What you will do:
Put every line of the entries below into a Markdown table with two columns: Row for the line's number and Line for the line itself. Leave out any blank lines.

Material supplied:
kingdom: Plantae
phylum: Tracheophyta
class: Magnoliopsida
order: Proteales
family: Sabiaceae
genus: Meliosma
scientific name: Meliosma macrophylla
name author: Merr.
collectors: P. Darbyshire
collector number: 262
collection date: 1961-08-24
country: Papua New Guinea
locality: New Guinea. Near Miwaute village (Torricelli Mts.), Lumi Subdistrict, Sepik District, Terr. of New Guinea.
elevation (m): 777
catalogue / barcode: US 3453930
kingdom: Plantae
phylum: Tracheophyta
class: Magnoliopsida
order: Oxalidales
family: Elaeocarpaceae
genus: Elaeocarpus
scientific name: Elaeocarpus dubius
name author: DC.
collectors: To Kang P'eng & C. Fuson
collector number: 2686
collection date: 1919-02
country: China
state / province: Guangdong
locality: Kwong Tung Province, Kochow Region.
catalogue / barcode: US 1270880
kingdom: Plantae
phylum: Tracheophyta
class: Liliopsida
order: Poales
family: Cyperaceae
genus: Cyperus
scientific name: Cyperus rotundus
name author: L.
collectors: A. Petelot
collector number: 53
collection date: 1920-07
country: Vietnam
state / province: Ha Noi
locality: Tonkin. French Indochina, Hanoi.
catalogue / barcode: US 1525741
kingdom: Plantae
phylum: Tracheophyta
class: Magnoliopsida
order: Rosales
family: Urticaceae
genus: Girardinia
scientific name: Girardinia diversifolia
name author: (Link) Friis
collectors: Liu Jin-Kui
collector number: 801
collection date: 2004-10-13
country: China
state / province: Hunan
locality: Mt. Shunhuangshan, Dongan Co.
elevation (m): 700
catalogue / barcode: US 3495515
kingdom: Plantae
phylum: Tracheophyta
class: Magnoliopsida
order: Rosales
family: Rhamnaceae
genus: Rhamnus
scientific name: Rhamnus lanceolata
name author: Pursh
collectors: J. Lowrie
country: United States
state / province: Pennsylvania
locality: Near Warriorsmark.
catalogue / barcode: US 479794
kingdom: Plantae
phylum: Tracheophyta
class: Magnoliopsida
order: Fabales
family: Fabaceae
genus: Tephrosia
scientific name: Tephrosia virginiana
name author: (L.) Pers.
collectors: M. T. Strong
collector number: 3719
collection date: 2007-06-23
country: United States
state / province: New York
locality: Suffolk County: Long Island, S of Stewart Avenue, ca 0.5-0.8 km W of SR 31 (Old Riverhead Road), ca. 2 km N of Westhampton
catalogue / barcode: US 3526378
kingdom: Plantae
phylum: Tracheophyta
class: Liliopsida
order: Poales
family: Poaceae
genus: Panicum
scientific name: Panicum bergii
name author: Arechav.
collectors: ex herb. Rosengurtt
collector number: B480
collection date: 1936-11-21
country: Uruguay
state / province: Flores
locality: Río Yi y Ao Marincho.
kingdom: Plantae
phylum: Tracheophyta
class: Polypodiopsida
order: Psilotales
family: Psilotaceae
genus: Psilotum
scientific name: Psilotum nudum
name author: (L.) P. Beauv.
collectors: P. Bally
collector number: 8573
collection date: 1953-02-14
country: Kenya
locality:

Exercise result:
| Row | Line |
|---|---|
| 1 | kingdom: Plantae |
| 2 | phylum: Tracheophyta |
| 3 | class: Magnoliopsida |
| 4 | order: Proteales |
| 5 | family: Sabiaceae |
| 6 | genus: Meliosma |
| 7 | scientific name: Meliosma macrophylla |
| 8 | name author: Merr. |
| 9 | collectors: P. Darbyshire |
| 10 | collector number: 262 |
| 11 | collection date: 1961-08-24 |
| 12 | country: Papua New Guinea |
| 13 | locality: New Guinea. Near Miwaute village (Torricelli Mts.), Lumi Subdistrict, Sepik District, Terr. of New Guinea. |
| 14 | elevation (m): 777 |
| 15 | catalogue / barcode: US 3453930 |
| 16 | kingdom: Plantae |
| 17 | phylum: Tracheophyta |
| 18 | class: Magnoliopsida |
| 19 | order: Oxalidales |
| 20 | family: Elaeocarpaceae |
| 21 | genus: Elaeocarpus |
| 22 | scientific name: Elaeocarpus dubius |
| 23 | name author: DC. |
| 24 | collectors: To Kang P'eng & C. Fuson |
| 25 | collector number: 2686 |
| 26 | collection date: 1919-02 |
| 27 | country: China |
| 28 | state / province: Guangdong |
| 29 | locality: Kwong Tung Province, Kochow Region. |
| 30 | catalogue / barcode: US 1270880 |
| 31 | kingdom: Plantae |
| 32 | phylum: Tracheophyta |
| 33 | class: Liliopsida |
| 34 | order: Poales |
| 35 | family: Cyperaceae |
| 36 | genus: Cyperus |
| 37 | scientific name: Cyperus rotundus |
| 38 | name author: L. |
| 39 | collectors: A. Petelot |
| 40 | collector number: 53 |
| 41 | collection date: 1920-07 |
| 42 | country: Vietnam |
| 43 | state / province: Ha Noi |
| 44 | locality: Tonkin. French Indochina, Hanoi. |
| 45 | catalogue / barcode: US 1525741 |
| 46 | kingdom: Plantae |
| 47 | phylum: Tracheophyta |
| 48 | class: Magnoliopsida |
| 49 | order: Rosales |
| 50 | family: Urticaceae |
| 51 | genus: Girardinia |
| 52 | scientific name: Girardinia diversifolia |
| 53 | name author: (Link) Friis |
| 54 | collectors: Liu Jin-Kui |
| 55 | collector number: 801 |
| 56 | collection date: 2004-10-13 |
| 57 | country: China |
| 58 | state / province: Hunan |
| 59 | locality: Mt. Shunhuangshan, Dongan Co. |
| 60 | elevation (m): 700 |
| 61 | catalogue / barcode: US 3495515 |
| 62 | kingdom: Plantae |
| 63 | phylum: Tracheophyta |
| 64 | class: Magnoliopsida |
| 65 | order: Rosales |
| 66 | family: Rhamnaceae |
| 67 | genus: Rhamnus |
| 68 | scientific name: Rhamnus lanceolata |
| 69 | name author: Pursh |
| 70 | collectors: J. Lowrie |
| 71 | country: United States |
| 72 | state / province: Pennsylvania |
| 73 | locality: Near Warriorsmark. |
| 74 | catalogue / barcode: US 479794 |
| 75 | kingdom: Plantae |
| 76 | phylum: Tracheophyta |
| 77 | class: Magnoliopsida |
| 78 | order: Fabales |
| 79 | family: Fabaceae |
| 80 | genus: Tephrosia |
| 81 | scientific name: Tephrosia virginiana |
| 82 | name author: (L.) Pers. |
| 83 | collectors: M. T. Strong |
| 84 | collector number: 3719 |
| 85 | collection date: 2007-06-23 |
| 86 | country: United States |
| 87 | state / province: New York |
| 88 | locality: Suffolk County: Long Island, S of Stewart Avenue, ca 0.5-0.8 km W of SR 31 (Old Riverhead Road), ca. 2 km N of Westhampton |
| 89 | catalogue / barcode: US 3526378 |
| 90 | kingdom: Plantae |
| 91 | phylum: Tracheophyta |
| 92 | class: Liliopsida |
| 93 | order: Poales |
| 94 | family: Poaceae |
| 95 | genus: Panicum |
| 96 | scientific name: Panicum bergii |
| 97 | name author: Arechav. |
| 98 | collectors: ex herb. Rosengurtt |
| 99 | collector number: B480 |
| 100 | collection date: 1936-11-21 |
| 101 | country: Uruguay |
| 102 | state / province: Flores |
| 103 | locality: Río Yi y Ao Marincho. |
| 104 | kingdom: Plantae |
| 105 | phylum: Tracheophyta |
| 106 | class: Polypodiopsida |
| 107 | order: Psilotales |
| 108 | family: Psilotaceae |
| 109 | genus: Psilotum |
| 110 | scientific name: Psilotum nudum |
| 111 | name author: (L.) P. Beauv. |
| 112 | collectors: P. Bally |
| 113 | collector number: 8573 |
| 114 | collection date: 1953-02-14 |
| 115 | country: Kenya |
| 116 | locality: |